It's the latest sign of hope in the search for the missing Malaysia Airlines flight 370.
"We have a number of very credible leads. There is increasing hope, no more than hope, that we might be on the road to discovering what did happen." (Via BBC)
That was Australian Prime Minister Tony Abbott. In what officials are calling a "possible new lead," a civilian aircraft spotted a wooden pallet, along with other debris, in the search zone Saturday. (Via CNN)
According to Fox News, while wooden pallets are often used in shipping, they're also used in the cargo containers on planes.
According to the Australian government, while an exact location for the pallet hasn't been pinpointed, a search crew sent to the area reported seeing only a clump of seaweed Saturday. (Via Australian Maritime Safety Authority)

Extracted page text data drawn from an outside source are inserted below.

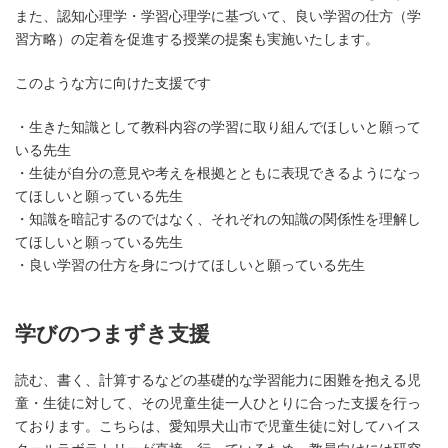
また、認知心理学・学習心理学に基づいて、良い学習の仕方（学
習方略）の定着を促進する授業の提案も実施いたします。
このような方に向けた支援です
・生きた知識として教科内容の学習に取り組んでほしいと願って
いる先生
・生徒が自分の意見や考えを根拠とともに表現できるようになっ
てほしいと願っている先生
・知識を暗記するのではなく、それぞれの知識の関係性を理解し
てほしいと願っている先生
・良い学習の仕方を身につけてほしいと願っている先生
学びのつまずき支援
読む、書く、計算するなどの基礎的な学習能力に困難を抱える児
童・生徒に対して、その児童生徒一人ひとりに合った支援を行っ
ております。こちらは、愛知県犬山市で児童生徒に対してハイス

Malaysian authorities say France has also released newly-analyzed satellite images showing possible debris in th ocean's southern cooridor and passed it along to the Australians coordinating the search.
And another possible clue from China — state-run media released this image showing what some experts said looked to be plane wreckage — but search teams Saturday were not able to find the objects. (Via Twitter / @cctvnews)
Sunday the search effort was stepped up considerably. Two Chinese aircraft joined six jets already looking for missing debris in the Indian Ocean, just southwest of Perth. (Via CCTV)
Of the 239 passengers on board the plane, more than two-thirds were Chinese nationals. China has repeatedly accused the Malaysian government of dragging its feet on the investigation. (Via CBS)
But it's Australia now taking the lead on the international search. Australian authorities say they're using mostly human spotters with binoculars, instead of radar, to scan the ocean. But rough winds and sea fog have reportedly complicated their efforts. (Via 9 News)
And time is of the essence. The plane's lithium-ion batteries are expected to run out by April 6 — making it impossible for satellites to pick up any pinging from the plane's flight recorders after that point.